(Task to complete):
Repeat each entry exactly; omit all pictures.

Page images and extracted text:
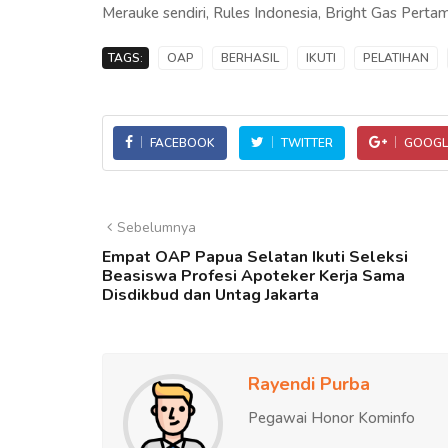
Merauke sendiri, Rules Indonesia, Bright Gas Perta
TAGS:
OAP
BERHASIL
IKUTI
PELATIHAN
FACEBOOK
TWITTER
GOOGL
Sebelumnya
Empat OAP Papua Selatan Ikuti Seleksi
Beasiswa Profesi Apoteker Kerja Sama
Disdikbud dan Untag Jakarta
Rayendi Purba
Pegawai Honor Kominfo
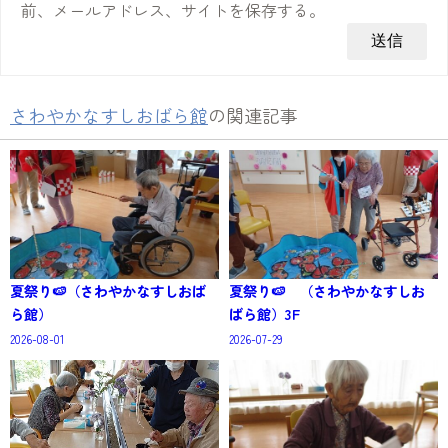
前、メールアドレス、サイトを保存する。
さわやかなすしおばら館
の関連記事
夏祭り🍉（さわやかなすしおば
夏祭り🍉 （さわやかなすしお
ら館）
ばら館）3F
2026-08-01
2026-07-29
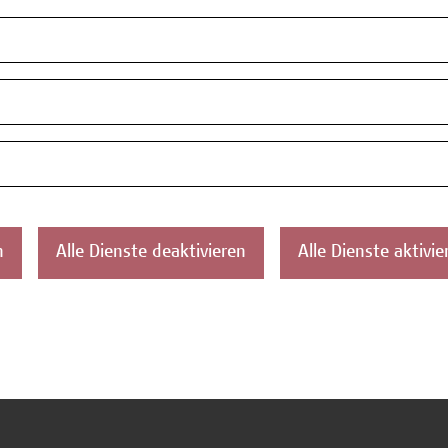
Unser Team
F +43 1
News
academy
Termine
Cookie-
Datensc
Impress
AGB
Anmeldu
n
Alle Dienste deaktivieren
Alle Dienste aktivie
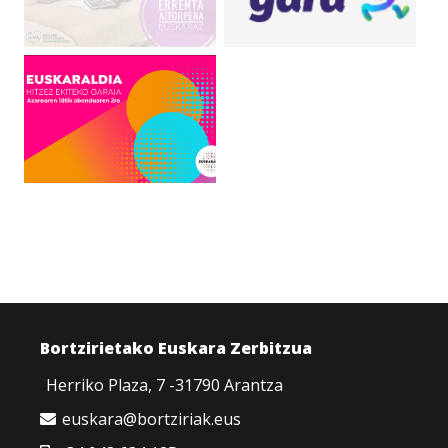
Bortzirietako Euskara Zerbitzua
Herriko Plaza, 7 -31790 Arantza
euskara@bortziriak.eus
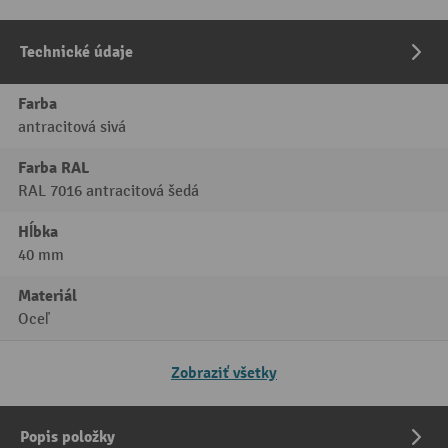
Technické údaje
Farba
antracitová sivá
Farba RAL
RAL 7016 antracitová šedá
Hĺbka
40 mm
Materiál
Oceľ
Zobraziť všetky
Popis položky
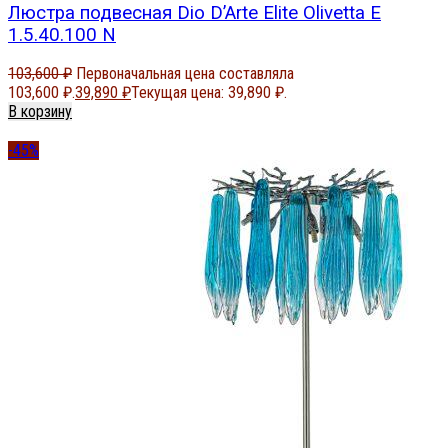
Люстра подвесная Dio D’Arte Elite Olivetta E
1.5.40.100 N
103,600
₽
Первоначальная цена составляла
103,600 ₽.
39,890
₽
Текущая цена: 39,890 ₽.
В корзину
-45%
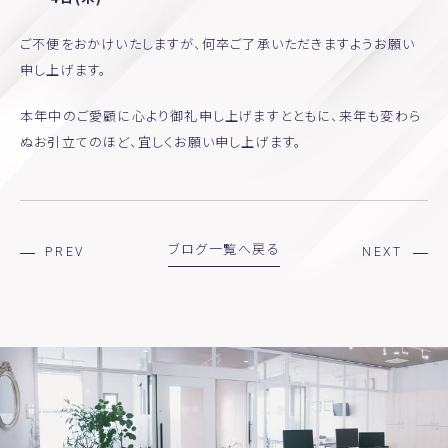
Staff-blog
Pinkribbon
Voice
ご不便をおかけいたしますが、何卒ご了承いただきますようお願い
申し上げます。
本年中のご愛顧に心より御礼申し上げますとともに、来年も変わら
ぬお引立てのほど、宜しくお願い申し上げます。
ブログ一覧へ戻る
PREV
NEXT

(Solution to this exercise):
Merauke sendiri, Rules Indonesia, Bright Gas Perta
TAGS:
OAP
BERHASIL
IKUTI
PELATIHAN
FACEBOOK
TWITTER
GOOGL
Sebelumnya
Empat OAP Papua Selatan Ikuti Seleksi
Beasiswa Profesi Apoteker Kerja Sama
Disdikbud dan Untag Jakarta
Rayendi Purba
Pegawai Honor Kominfo
前、メールアドレス、サイトを保存する。
さわやかなすしおばら館
の関連記事
夏祭り🍉（さわやかなすしおば
夏祭り🍉 （さわやかなすしお
ら館）
ばら館）3F
2026-08-01
2026-07-29
Unser Team
F +43 1
News
academy
Termine
Cookie-
Datensc
Impress
AGB
Anmeldu
n
Alle Dienste deaktivieren
Alle Dienste aktivie
Bortzirietako Euskara Zerbitzua
Herriko Plaza, 7 -31790 Arantza
euskara@bortziriak.eus
Technické údaje
Farba
antracitová sivá
Farba RAL
RAL 7016 antracitová šedá
Hĺbka
40 mm
Materiál
Oceľ
Zobraziť všetky
Popis položky
Люстра подвесная Dio D’Arte Elite Olivetta E
1.5.40.100 N
103,600
₽
Первоначальная цена составляла
103,600 ₽.
39,890
₽
Текущая цена: 39,890 ₽.
В корзину
-45%
Staff-blog
Pinkribbon
Voice
ご不便をおかけいたしますが、何卒ご了承いただきますようお願い
申し上げます。
本年中のご愛顧に心より御礼申し上げますとともに、来年も変わら
ぬお引立てのほど、宜しくお願い申し上げます。
ブログ一覧へ戻る
PREV
NEXT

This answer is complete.